Mr Blinken, who will be at the table with Senator Payne at the G7 Plus foreign ministers’ meeting, said in an interview on Monday (AEST) that China was the one country in the world with “the military, economic, diplomatic capacity to undermine or challenge the rules-based order”.
“What we’ve witnessed over the last several years is China acting more repressively at home and more aggressively abroad — that is a fact,” he said in an interview with CBS’s 60 Minutes.
But he said the Biden administration did not want to “contain China” or hold it back, just uphold the global rules-based order “that China is posing a challenge to”.

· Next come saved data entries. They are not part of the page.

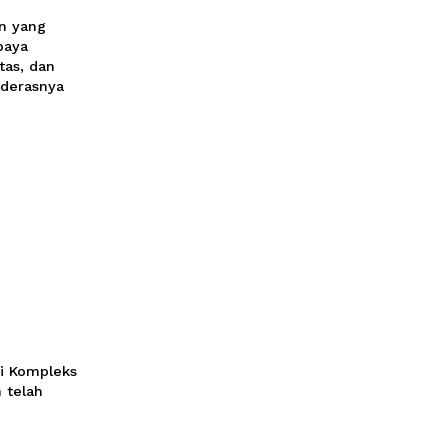
uh Pemimpin
ah Arus
nologi
lai tantangan yang
rletak pada upaya
, berintegritas, dan
ya di tengah derasnya
knologi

New Zealand Prime Minister Jacinda Ardern, in a speech on Monday, expressed concerns over China’s behaviour, including the way it “treats its partners”, and human rights concerns in Xinjiang. “We need to acknowledge that there are some things on which China and New Zealand do not, cannot, and will not agree,” she told the China Business Summit in Auckland.
“This need not derail our relationship; it is simply a reality.”
Her comments come amid concerns New Zealand is taking a softer stance on China than its Five Eyes allies.
China’s President Xi Jinping — who has told his officials “the East is rising while the West is declining” — said last month the world was in a “phase of fluidity and transformation”. “Instability and uncertainty are clearly on the rise,” he told political and business leaders at the Boao Forum for Asia, China’s biggest annual international gathering.
But Mr Xi sought to allay fears about China’s growing military power, accompanied by an increased tempo of operations in the South China Sea, Taiwan Strait and East China Sea, and a deadly clash on its disputed mountainous border with India. “However strong it may grow, China will never seek hegemony, expansion, or a sphere of influence,” he said.
Foreign Minister Wang Yi warned the Biden administration in recent days against forming a “small clique” against China.
“Some people in the US have repeatedly stated they want to strengthen the rules-based international order. If it is only a rule set by Western countries, it only covers 12 per cent of the people in the world and cannot become a general rule for all countries.”
Senator Payne will attend the G7 Plus foreign and development ministers’ meeting from May 4-5 with counterparts from Canada, France, Germany, India, Italy, Japan, South Korea, South Africa, the UK, US and the ASEAN chair.